MATERIAL PROVIDED: Begin

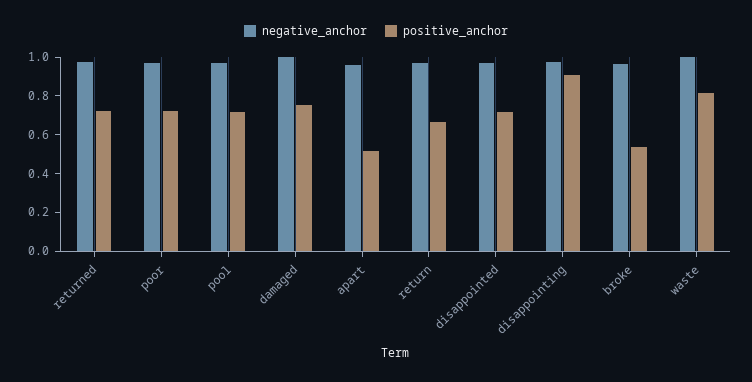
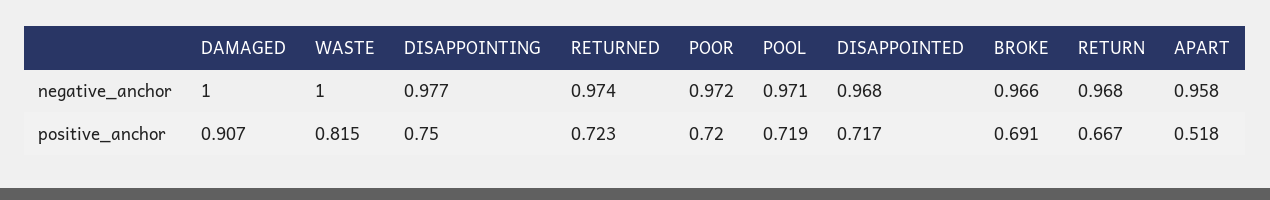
  {
    "negative_anchor": {
      "returned": 0.974,
      "poor": 0.972,
      "pool": 0.971,
      "damaged": 1,
      "apart": 0.958,
      "return": 0.968,
      "disappointed": 0.968,
      "disappointing": 0.977,
      "broke": 0.966,
      "waste": 1
    },
    "positive_anchor": {
      "returned": 0.723,
      "poor": 0.72,
      "pool": 0.719,
-     "damaged": 0.75,
+     "damaged": 0.907,
      "apart": 0.518,
      "return": 0.667,
      "disappointed": 0.717,
-     "disappointing": 0.9,
+     "disappointing": 0.75,
-     "broke": 0.55,
+     "broke": 0.691,
      "waste": 0.815
    }
  }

MATERIAL PROVIDED: End

YOUR INSTRUCTIONS: Print the complete listing exactly as it stands, without its pictures.

EXERCISE ANSWER:
  {
    "negative_anchor": {
      "returned": 0.974,
      "poor": 0.972,
      "pool": 0.971,
      "damaged": 1,
      "apart": 0.958,
      "return": 0.968,
      "disappointed": 0.968,
      "disappointing": 0.977,
      "broke": 0.966,
      "waste": 1
    },
    "positive_anchor": {
      "returned": 0.723,
      "poor": 0.72,
      "pool": 0.719,
-     "damaged": 0.75,
+     "damaged": 0.907,
      "apart": 0.518,
      "return": 0.667,
      "disappointed": 0.717,
-     "disappointing": 0.9,
+     "disappointing": 0.75,
-     "broke": 0.55,
+     "broke": 0.691,
      "waste": 0.815
    }
  }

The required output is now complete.